*** Begin section ***
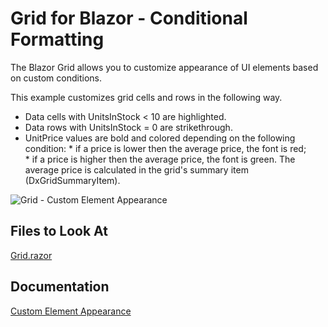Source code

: <!-- default badges list -->

<!-- default badges end -->


# Grid for Blazor - Conditional Formatting

The Blazor Grid allows you to customize appearance of UI elements based on custom conditions. 

This example customizes grid cells and rows in the following way.

* Data cells with UnitsInStock < 10 are highlighted.
* Data rows with UnitsInStock = 0 are strikethrough.
* UnitPrice values are bold and colored depending on the following condition: 
		* if a price is lower then the average price, the font is red;  
		* if a price is higher then the average price, the font is green.
	The average price is calculated in the grid's summary item (DxGridSummaryItem).

![Grid - Custom Element Appearance](images/grids.png)

<!-- default file list -->
## Files to Look At

[Grid.razor](./CS/GridConditionalFormatting/Pages/Grid.razor)

## Documentation

[Custom Element Appearance](https://docs.devexpress.com/Blazor/DevExpress.Blazor.DxGrid.CustomizeElement)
*** End section ***
TASK INSTRUCTIONS:
Reproduce the listing exactly, images omitted.

ANSWER TO THE EXERCISE:
Source code

: <!-- default badges list -->

<!-- default badges end -->


# Grid for Blazor - Conditional Formatting

The Blazor Grid allows you to customize appearance of UI elements based on custom conditions. 

This example customizes grid cells and rows in the following way.

* Data cells with UnitsInStock < 10 are highlighted.
* Data rows with UnitsInStock = 0 are strikethrough.
* UnitPrice values are bold and colored depending on the following condition: 
		* if a price is lower then the average price, the font is red;  
		* if a price is higher then the average price, the font is green.
	The average price is calculated in the grid's summary item (DxGridSummaryItem).

![Grid - Custom Element Appearance](images/grids.png)

<!-- default file list -->
## Files to Look At

[Grid.razor](./CS/GridConditionalFormatting/Pages/Grid.razor)

## Documentation

[Custom Element Appearance](https://docs.devexpress.com/Blazor/DevExpress.Blazor.DxGrid.CustomizeElement)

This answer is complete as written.